Hi there! I'm not done with my response to the last article I read, but I thought that it would be fun to apply some of the methodologies it mentioned. So, I wrote an analysis of a cultural feature of society in light of working conditions in the vain of E.P. Thompson's The Making of the English Working Class. If you've read Jojo's blog posts, she discusses a study group vc we're both in, and one of my friends in that vc mentioned they listened to nightcore, which is basically music that is sped up for the purpose of dancing. I'm not a big fan of nightcore, so I decided to critique it from the perspective of 21st-century notions of work and productivity:
"The Political Economy of Nightcore"
Nightcore is an attempt to condense the experience and power of music into a smaller and more easily consumable timeframe, particularly for the purpose of dancing. In some respects, it is a merely a reflection of the current economic base of modern society. Under the current economic system, the exchange of labor, in the form of socially necessary labor time, must be sold by those without capital for a wage. With historical resistance aimed at limits on working hours such as the eight-hour day and forty-hour work week, it might seem that the modern-day working arrangement now acknowledges that our time has value, a statement in line with the philosophy of Swedish literary critic Martin Hagglund. However, the Italian philosopher Mario Tronti conversely argues that capital reacts to the action and organization of laborers.

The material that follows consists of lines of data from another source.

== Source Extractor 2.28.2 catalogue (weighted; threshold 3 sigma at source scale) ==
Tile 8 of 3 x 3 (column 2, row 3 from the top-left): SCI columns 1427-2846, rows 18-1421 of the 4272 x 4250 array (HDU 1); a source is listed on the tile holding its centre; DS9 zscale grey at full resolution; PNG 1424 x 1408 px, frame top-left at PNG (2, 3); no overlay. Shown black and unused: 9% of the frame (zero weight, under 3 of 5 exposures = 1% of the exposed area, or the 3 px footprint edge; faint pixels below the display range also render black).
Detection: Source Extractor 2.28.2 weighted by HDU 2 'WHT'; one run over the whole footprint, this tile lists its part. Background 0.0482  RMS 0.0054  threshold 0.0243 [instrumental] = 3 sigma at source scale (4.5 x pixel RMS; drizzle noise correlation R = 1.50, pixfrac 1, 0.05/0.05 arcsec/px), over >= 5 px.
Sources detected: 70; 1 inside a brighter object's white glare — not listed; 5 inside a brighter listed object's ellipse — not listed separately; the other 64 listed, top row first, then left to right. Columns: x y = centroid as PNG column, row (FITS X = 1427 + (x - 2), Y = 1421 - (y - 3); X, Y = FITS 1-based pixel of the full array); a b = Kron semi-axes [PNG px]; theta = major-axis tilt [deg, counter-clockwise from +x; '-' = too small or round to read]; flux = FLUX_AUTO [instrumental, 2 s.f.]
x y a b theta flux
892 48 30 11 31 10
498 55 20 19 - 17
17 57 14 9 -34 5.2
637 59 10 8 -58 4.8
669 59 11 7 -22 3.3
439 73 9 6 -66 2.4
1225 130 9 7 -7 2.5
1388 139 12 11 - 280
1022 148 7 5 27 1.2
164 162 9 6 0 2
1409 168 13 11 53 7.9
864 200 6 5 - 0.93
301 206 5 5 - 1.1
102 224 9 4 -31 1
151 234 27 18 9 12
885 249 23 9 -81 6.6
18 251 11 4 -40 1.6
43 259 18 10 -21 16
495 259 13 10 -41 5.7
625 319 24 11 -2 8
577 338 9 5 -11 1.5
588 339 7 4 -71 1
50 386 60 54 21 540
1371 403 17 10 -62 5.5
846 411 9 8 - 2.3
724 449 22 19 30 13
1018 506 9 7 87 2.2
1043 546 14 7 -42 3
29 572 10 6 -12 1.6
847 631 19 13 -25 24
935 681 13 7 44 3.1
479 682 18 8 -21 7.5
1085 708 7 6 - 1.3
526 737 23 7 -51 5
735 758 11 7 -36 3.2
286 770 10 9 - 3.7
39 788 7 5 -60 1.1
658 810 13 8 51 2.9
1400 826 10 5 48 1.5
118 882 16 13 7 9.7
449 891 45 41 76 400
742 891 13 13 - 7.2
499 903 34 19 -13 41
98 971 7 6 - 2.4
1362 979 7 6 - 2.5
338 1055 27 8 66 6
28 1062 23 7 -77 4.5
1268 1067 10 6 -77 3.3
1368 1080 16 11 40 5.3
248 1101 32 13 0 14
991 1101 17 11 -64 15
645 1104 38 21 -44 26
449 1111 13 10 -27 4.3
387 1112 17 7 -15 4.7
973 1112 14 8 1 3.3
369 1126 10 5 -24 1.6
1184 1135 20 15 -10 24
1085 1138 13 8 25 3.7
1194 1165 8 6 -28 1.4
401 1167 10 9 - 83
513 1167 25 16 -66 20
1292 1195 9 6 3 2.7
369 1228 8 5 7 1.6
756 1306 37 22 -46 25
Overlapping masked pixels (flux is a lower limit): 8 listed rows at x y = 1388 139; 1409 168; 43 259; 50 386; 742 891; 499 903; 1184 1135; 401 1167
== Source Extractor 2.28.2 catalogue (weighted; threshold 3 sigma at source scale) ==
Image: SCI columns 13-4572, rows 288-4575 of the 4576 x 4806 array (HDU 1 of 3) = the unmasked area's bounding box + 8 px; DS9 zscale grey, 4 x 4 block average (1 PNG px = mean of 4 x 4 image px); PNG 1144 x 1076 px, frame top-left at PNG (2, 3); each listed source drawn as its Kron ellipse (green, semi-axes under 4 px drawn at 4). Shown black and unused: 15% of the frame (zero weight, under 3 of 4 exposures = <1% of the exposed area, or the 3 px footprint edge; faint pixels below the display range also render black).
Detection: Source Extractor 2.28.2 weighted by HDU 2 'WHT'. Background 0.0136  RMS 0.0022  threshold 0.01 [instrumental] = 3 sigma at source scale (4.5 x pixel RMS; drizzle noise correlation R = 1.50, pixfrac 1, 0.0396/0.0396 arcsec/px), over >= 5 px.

Under this reading, it appears to us that any respect modern society currently affords to labor-time originated merely from collective action. It also provides a theoretical basis for the actions that modern day business takes to maintain control over the worker's labor power in light of the movement to limit working hours. Business owners need to derive as much productive power from workers during the standard hours of work and even encourage them to exceed such customs. To increase the productive powers of business, the superstructure of neoliberalism, as described by philosopher Byung Chul Han in The Burnout Society, ditches the previous conception of work as something imposed by a disciplinary power with threats and markets the self-exploitation of one's productive capacities in service of capital as the attainment of higher and higher levels of freedom. With this voluntary self-exploitation during hours of labor, one's leisure time is compromised, but a similar logic of maximizing the value present in time is applied. Nightcore represents this "temporal maximization" of the aesthetic appeal of music.